Apakah mereka peduli pada dampak konten yang disampaikan ke publik?
Ketika harapan itu membesar dan semakin besar, sejarah yang diciptakan para pemain di Piala Asia U23 tak cukup untuk meredam kekecewaan. Awalnya dianggap pahlawan, kini berbalik menjadi target makian.
Pada fase ini, kita butuh mendalami makna suporter sepak bola. Kekecewaan terhadap penampilan pemain di lapangan pada satu pertandingan bukan berarti mengizinkan suporter menumpahkan segala caci-maki pada yang bersangkutan. Ingat, perjuangan belum selesai!
Masyarakat Indonesia memang gila sepak bola. Apes, kita pun dikenal sebagai hakim atas segala hal dan mudah berbalik arah membawa sumpah serapah. Tentu bukan ini alasan kita mencintai sepak bola.
"Sepak bola bukan permainan dua orang, permainan 11 orang. Kembali bermain sebagai tim."
Itulah kalimat kekecewaan sekaligus permintaan Ketum PSSI, Erick Thohir, di kamar ganti Stadion Abdullah bin Khalifa, Doha. Sang pemimpin masih mencoba membangun harapan untuk habis-habisan di laga terakhir kesempatan meraih tiket Olimpiade 2024.
Dengan tarikan garis bibir kecewa dan tangan bersilang di dada, di belakang Erick ikut hadir di kamar ganti Ketua Komite Olahraga Indonesia (KOI), Raja Sapta Oktohari.
Ruang kamar ganti Garuda Muda di Stadion Abdullah bin Khalifa tak hanya berisikan kumpulan pemuda yang kecewa dengan peluh masih mengucur dan otot-otot letih.
Ruang itu juga diisi oleh kekecewaan petinggi pengurus olahraga sambil berusaha membangun narasi bahwa kesempatan itu masih ada. Sayang, di ruang itu pun selalu ada tim pembuat konten dengan tujuan tertentu.
Disengaja atau tidak, masyarakat Indonesia diperlihatkan wajah Ketum PSSI yang tak bisa menutupi kekecewaan gagal mengatasi Irak dan ekspektasi yang besar untuk mempersembahkan tiket Olimpiade di era kepengurusannya.
================================
PETUNJUK LATIHAN ::
Jawab pertanyaan berikut dari teks tentang suporter sepak bola:
(a) Di stadion mana kamar ganti Garuda Muda berada?
(b) Siapa yang ikut hadir di belakang Erick Thohir di kamar ganti?
(c) Tim mana yang gagal diatasi?
Catatan dataset tidak berhubungan dengan teks tentang suporter sepak bola.

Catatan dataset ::
================================
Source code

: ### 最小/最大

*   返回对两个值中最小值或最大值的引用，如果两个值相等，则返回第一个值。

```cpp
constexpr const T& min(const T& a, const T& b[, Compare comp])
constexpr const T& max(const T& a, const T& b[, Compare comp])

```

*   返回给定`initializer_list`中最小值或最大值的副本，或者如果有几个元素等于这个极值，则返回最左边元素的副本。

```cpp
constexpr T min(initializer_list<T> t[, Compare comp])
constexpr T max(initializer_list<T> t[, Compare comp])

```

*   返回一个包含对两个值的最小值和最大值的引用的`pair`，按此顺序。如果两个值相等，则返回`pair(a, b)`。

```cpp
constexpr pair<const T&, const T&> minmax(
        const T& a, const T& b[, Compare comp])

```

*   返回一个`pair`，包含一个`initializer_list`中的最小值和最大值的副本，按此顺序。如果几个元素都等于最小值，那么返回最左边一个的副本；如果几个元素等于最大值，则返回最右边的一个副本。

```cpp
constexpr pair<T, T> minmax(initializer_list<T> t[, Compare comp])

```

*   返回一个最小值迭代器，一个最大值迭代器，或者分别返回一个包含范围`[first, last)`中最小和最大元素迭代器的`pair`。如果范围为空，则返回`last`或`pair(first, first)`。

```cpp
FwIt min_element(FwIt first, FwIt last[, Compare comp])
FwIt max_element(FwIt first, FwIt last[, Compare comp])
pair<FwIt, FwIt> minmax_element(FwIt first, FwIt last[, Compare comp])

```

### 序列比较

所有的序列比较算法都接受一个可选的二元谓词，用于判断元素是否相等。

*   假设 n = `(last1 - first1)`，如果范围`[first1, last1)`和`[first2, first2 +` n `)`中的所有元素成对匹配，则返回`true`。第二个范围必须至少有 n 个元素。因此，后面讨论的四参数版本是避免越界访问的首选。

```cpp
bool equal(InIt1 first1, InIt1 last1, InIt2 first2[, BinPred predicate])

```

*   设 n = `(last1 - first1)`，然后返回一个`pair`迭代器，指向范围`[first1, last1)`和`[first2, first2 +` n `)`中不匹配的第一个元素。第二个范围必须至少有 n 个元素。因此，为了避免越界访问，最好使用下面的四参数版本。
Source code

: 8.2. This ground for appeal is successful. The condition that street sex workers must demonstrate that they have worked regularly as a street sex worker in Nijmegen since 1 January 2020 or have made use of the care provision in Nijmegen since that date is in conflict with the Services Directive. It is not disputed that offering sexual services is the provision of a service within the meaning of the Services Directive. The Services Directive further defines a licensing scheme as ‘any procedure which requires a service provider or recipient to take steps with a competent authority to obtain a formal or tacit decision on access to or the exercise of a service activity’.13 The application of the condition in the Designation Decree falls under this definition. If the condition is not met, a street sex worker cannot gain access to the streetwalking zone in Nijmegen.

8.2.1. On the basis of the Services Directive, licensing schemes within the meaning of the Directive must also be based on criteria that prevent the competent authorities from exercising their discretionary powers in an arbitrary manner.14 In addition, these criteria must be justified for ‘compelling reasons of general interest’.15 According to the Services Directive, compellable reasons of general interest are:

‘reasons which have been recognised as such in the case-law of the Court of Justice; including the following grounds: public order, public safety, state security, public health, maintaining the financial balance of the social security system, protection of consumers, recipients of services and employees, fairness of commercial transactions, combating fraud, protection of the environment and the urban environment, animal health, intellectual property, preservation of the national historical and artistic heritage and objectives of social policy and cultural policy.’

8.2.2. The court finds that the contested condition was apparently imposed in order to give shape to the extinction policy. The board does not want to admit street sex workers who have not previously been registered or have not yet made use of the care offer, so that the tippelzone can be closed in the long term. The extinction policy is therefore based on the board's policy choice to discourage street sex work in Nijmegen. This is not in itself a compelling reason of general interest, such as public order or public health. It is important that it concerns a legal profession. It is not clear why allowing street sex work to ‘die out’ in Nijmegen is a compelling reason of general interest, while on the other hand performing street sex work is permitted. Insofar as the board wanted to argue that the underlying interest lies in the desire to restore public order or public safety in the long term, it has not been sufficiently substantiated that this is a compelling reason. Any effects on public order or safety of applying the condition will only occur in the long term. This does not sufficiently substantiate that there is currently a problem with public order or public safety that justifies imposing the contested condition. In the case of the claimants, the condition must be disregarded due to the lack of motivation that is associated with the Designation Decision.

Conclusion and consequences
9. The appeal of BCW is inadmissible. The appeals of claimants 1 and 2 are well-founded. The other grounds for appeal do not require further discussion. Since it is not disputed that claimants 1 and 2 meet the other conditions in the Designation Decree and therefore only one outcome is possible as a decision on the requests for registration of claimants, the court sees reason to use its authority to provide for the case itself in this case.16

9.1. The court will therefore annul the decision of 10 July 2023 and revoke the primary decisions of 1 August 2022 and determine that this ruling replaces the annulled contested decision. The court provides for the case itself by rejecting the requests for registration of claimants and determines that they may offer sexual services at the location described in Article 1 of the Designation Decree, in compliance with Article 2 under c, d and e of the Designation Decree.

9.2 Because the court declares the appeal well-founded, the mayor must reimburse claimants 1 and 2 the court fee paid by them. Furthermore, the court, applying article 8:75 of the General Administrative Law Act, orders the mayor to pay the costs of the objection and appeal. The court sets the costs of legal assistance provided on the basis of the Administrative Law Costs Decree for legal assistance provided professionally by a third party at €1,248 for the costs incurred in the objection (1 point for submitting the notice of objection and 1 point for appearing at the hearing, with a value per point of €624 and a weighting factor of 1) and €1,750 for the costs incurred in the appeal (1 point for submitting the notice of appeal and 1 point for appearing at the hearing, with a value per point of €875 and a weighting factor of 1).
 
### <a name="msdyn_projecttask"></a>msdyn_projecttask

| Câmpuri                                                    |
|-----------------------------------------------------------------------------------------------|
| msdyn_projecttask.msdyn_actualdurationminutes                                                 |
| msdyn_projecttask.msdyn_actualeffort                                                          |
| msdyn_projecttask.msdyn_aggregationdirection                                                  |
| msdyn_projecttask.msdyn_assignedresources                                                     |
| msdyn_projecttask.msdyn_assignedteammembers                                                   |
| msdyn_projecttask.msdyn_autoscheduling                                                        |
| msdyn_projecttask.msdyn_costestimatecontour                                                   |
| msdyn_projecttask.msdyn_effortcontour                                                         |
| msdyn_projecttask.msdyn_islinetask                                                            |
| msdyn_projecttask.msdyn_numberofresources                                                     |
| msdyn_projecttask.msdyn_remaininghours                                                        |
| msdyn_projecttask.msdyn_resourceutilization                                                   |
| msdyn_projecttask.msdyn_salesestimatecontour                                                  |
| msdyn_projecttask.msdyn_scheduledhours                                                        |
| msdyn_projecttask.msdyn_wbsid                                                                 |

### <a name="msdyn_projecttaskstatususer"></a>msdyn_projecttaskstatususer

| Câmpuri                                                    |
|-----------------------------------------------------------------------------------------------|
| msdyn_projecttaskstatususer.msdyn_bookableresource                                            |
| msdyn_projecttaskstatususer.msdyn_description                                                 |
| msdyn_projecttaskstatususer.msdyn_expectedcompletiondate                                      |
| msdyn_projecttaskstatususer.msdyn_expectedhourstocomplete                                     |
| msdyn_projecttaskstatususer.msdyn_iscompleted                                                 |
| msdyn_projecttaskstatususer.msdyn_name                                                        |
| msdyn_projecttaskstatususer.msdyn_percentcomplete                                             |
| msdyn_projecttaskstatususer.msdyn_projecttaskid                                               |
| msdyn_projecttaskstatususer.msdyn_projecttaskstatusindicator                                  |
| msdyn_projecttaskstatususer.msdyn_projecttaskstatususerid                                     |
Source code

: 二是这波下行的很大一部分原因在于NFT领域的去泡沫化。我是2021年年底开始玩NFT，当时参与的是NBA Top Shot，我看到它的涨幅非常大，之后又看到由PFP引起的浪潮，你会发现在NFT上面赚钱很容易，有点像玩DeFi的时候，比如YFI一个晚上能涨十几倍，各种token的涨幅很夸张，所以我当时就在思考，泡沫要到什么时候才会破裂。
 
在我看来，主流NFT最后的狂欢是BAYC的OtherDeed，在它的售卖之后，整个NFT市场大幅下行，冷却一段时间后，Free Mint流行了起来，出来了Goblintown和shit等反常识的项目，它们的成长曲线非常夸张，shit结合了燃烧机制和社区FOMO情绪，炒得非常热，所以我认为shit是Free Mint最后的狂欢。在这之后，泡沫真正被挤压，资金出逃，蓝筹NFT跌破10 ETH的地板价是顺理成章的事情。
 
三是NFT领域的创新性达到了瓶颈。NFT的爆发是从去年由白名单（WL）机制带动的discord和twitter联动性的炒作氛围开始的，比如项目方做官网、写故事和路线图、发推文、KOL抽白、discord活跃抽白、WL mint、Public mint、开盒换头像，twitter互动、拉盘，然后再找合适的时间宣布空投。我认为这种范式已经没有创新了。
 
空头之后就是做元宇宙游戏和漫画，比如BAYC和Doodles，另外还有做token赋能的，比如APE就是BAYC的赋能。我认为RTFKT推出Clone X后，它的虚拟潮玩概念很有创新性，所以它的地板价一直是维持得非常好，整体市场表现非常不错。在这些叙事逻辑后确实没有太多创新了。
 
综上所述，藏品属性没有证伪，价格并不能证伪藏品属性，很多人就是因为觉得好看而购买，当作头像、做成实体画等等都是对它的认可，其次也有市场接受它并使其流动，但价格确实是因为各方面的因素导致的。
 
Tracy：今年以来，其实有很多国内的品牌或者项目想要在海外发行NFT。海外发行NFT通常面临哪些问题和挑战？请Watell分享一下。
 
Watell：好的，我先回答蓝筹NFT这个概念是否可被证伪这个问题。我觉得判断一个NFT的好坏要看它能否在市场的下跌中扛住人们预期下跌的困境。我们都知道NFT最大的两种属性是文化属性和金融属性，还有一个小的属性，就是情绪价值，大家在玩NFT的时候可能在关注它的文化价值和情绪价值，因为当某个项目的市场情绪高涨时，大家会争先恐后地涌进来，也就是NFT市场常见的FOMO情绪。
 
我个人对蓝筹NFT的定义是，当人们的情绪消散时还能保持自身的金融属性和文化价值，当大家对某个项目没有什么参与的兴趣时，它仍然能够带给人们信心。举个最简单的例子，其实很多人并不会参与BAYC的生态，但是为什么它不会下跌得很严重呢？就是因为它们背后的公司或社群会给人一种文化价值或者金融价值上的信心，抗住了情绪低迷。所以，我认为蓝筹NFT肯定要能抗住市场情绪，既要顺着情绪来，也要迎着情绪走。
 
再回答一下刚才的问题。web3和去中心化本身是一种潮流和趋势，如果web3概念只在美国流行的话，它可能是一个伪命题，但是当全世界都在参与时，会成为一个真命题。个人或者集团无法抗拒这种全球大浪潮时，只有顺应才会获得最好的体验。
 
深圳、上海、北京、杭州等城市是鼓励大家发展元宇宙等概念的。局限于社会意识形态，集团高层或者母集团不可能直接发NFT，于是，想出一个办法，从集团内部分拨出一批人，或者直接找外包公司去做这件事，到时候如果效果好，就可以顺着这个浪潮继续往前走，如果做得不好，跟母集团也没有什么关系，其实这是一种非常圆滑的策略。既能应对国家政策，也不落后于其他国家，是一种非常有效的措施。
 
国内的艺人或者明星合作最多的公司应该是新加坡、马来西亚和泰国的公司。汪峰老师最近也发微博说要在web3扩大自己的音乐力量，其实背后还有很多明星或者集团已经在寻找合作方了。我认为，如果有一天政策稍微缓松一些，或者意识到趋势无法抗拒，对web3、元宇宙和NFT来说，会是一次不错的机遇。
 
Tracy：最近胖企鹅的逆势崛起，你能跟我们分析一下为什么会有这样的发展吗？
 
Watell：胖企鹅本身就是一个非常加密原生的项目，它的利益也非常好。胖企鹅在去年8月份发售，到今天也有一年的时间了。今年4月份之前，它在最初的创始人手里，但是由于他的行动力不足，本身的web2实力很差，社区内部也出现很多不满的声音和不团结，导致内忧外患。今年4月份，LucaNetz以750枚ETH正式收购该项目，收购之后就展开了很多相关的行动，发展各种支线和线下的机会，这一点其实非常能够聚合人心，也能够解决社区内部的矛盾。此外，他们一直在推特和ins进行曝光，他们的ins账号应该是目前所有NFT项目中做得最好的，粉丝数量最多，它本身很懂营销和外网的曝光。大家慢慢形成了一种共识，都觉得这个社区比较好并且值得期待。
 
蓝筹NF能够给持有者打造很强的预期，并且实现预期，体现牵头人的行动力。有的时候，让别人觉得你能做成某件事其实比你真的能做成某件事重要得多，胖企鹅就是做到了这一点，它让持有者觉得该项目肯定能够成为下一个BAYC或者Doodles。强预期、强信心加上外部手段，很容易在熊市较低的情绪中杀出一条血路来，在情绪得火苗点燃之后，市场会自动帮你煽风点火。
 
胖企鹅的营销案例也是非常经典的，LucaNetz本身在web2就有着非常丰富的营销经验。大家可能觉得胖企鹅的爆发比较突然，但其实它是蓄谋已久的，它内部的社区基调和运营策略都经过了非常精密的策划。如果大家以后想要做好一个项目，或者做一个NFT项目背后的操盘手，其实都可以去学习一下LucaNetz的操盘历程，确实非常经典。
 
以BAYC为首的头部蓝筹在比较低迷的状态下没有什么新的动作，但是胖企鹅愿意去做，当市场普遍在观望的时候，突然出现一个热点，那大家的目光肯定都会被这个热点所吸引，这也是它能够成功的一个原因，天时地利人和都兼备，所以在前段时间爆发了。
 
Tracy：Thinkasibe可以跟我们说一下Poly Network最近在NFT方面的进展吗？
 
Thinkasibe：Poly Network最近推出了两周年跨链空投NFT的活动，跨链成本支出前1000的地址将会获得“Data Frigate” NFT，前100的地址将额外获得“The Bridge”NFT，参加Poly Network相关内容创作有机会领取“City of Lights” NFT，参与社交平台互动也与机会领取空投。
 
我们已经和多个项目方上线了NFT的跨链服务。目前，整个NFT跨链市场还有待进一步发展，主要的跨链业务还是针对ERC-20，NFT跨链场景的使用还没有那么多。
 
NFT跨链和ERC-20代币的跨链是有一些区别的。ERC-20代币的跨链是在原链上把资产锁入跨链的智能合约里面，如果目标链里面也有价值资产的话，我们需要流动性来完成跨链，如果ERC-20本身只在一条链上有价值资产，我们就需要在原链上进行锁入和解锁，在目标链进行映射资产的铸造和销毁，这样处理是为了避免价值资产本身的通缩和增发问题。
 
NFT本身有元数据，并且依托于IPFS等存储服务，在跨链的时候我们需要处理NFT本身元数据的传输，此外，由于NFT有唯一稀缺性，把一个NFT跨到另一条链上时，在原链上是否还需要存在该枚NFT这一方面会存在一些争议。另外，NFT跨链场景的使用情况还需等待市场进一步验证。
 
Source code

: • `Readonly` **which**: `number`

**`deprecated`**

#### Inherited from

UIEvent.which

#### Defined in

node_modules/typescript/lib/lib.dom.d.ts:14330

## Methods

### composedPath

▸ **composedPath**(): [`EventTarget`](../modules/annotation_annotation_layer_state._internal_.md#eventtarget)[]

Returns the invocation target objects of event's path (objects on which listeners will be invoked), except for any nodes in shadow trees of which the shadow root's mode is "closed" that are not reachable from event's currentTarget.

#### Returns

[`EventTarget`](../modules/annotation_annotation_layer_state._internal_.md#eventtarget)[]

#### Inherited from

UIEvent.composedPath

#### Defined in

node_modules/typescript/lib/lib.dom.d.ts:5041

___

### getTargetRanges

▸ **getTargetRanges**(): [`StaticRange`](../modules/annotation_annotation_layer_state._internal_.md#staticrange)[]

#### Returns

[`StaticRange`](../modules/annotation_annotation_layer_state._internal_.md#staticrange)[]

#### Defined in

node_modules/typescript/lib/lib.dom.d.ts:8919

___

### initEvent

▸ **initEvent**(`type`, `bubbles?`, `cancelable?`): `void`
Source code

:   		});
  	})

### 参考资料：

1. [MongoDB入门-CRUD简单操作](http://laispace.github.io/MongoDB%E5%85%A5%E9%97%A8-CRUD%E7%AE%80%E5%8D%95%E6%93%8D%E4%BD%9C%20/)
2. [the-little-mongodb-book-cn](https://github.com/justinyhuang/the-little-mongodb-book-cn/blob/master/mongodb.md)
================================
HASIL TUGAS ::
(a) Stadion Abdullah bin Khalifa, Doha.
(b) Ketua Komite Olahraga Indonesia (KOI), Raja Sapta Oktohari.
(c) Irak.